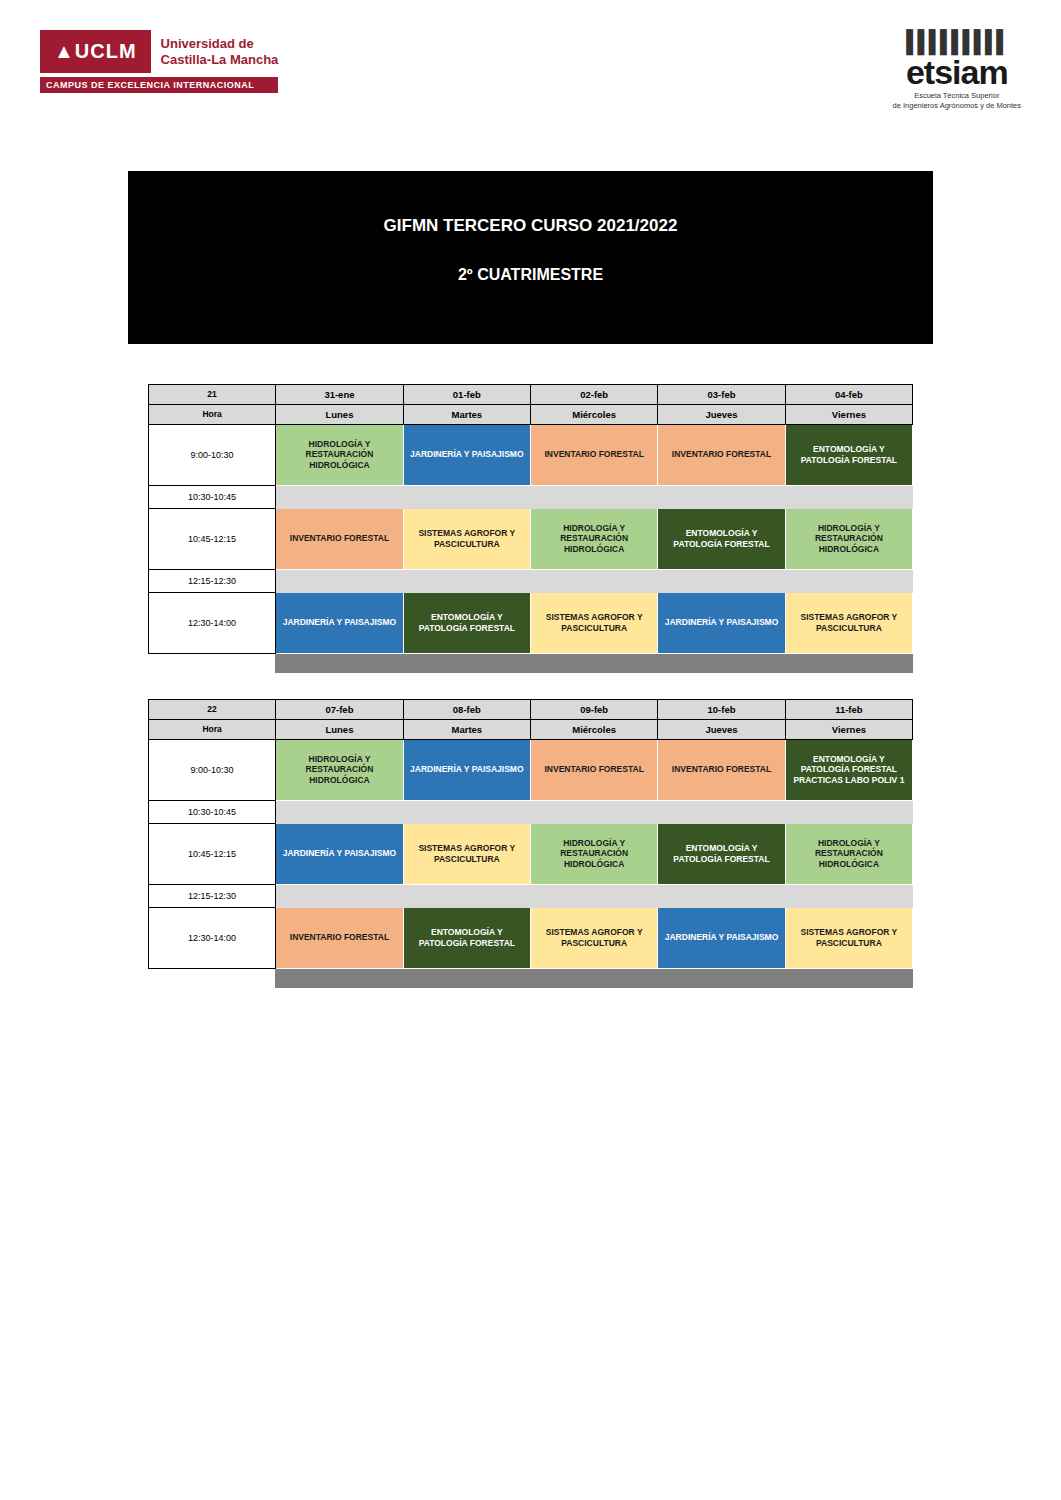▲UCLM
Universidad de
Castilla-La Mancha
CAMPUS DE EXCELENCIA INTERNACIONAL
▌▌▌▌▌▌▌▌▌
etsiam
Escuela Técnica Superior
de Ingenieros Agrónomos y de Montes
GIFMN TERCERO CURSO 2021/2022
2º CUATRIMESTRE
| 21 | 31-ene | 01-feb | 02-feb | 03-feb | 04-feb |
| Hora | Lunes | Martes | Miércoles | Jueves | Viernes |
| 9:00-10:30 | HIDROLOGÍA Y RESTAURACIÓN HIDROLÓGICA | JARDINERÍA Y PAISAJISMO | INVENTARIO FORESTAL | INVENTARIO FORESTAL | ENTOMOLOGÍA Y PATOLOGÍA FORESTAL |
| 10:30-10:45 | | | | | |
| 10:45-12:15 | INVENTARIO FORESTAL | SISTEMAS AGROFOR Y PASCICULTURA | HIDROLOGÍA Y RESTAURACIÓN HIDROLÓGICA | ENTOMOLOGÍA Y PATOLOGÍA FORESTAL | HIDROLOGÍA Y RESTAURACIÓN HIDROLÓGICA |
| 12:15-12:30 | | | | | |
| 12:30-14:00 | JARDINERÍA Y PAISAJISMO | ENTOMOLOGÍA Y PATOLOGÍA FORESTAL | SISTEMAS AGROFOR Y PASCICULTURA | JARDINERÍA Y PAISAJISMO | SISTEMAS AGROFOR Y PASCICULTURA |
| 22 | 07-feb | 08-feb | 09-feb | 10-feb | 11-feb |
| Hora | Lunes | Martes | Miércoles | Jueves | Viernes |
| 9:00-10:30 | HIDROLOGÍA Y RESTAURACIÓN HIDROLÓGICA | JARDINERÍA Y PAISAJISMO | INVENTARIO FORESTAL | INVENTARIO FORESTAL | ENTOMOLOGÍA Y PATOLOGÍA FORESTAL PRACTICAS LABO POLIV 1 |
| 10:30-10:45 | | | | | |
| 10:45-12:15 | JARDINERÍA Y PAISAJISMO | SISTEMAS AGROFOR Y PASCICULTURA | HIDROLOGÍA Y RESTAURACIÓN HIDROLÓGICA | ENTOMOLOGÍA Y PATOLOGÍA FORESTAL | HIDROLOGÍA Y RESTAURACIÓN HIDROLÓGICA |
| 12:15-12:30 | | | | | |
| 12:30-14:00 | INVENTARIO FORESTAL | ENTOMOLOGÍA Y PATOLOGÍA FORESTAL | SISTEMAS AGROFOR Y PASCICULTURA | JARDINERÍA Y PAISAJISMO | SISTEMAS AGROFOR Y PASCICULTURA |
::::
DIRECTIONS :: Could you print all the entries exactly as they stand, with the pictures left out?

SOLVED EXERCISE ::
▲UCLM
Universidad de
Castilla-La Mancha
CAMPUS DE EXCELENCIA INTERNACIONAL
▌▌▌▌▌▌▌▌▌
etsiam
Escuela Técnica Superior
de Ingenieros Agrónomos y de Montes
GIFMN TERCERO CURSO 2021/2022
2º CUATRIMESTRE
| 21 | 31-ene | 01-feb | 02-feb | 03-feb | 04-feb |
| Hora | Lunes | Martes | Miércoles | Jueves | Viernes |
| 9:00-10:30 | HIDROLOGÍA Y RESTAURACIÓN HIDROLÓGICA | JARDINERÍA Y PAISAJISMO | INVENTARIO FORESTAL | INVENTARIO FORESTAL | ENTOMOLOGÍA Y PATOLOGÍA FORESTAL |
| 10:30-10:45 | | | | | |
| 10:45-12:15 | INVENTARIO FORESTAL | SISTEMAS AGROFOR Y PASCICULTURA | HIDROLOGÍA Y RESTAURACIÓN HIDROLÓGICA | ENTOMOLOGÍA Y PATOLOGÍA FORESTAL | HIDROLOGÍA Y RESTAURACIÓN HIDROLÓGICA |
| 12:15-12:30 | | | | | |
| 12:30-14:00 | JARDINERÍA Y PAISAJISMO | ENTOMOLOGÍA Y PATOLOGÍA FORESTAL | SISTEMAS AGROFOR Y PASCICULTURA | JARDINERÍA Y PAISAJISMO | SISTEMAS AGROFOR Y PASCICULTURA |
| 22 | 07-feb | 08-feb | 09-feb | 10-feb | 11-feb |
| Hora | Lunes | Martes | Miércoles | Jueves | Viernes |
| 9:00-10:30 | HIDROLOGÍA Y RESTAURACIÓN HIDROLÓGICA | JARDINERÍA Y PAISAJISMO | INVENTARIO FORESTAL | INVENTARIO FORESTAL | ENTOMOLOGÍA Y PATOLOGÍA FORESTAL PRACTICAS LABO POLIV 1 |
| 10:30-10:45 | | | | | |
| 10:45-12:15 | JARDINERÍA Y PAISAJISMO | SISTEMAS AGROFOR Y PASCICULTURA | HIDROLOGÍA Y RESTAURACIÓN HIDROLÓGICA | ENTOMOLOGÍA Y PATOLOGÍA FORESTAL | HIDROLOGÍA Y RESTAURACIÓN HIDROLÓGICA |
| 12:15-12:30 | | | | | |
| 12:30-14:00 | INVENTARIO FORESTAL | ENTOMOLOGÍA Y PATOLOGÍA FORESTAL | SISTEMAS AGROFOR Y PASCICULTURA | JARDINERÍA Y PAISAJISMO | SISTEMAS AGROFOR Y PASCICULTURA |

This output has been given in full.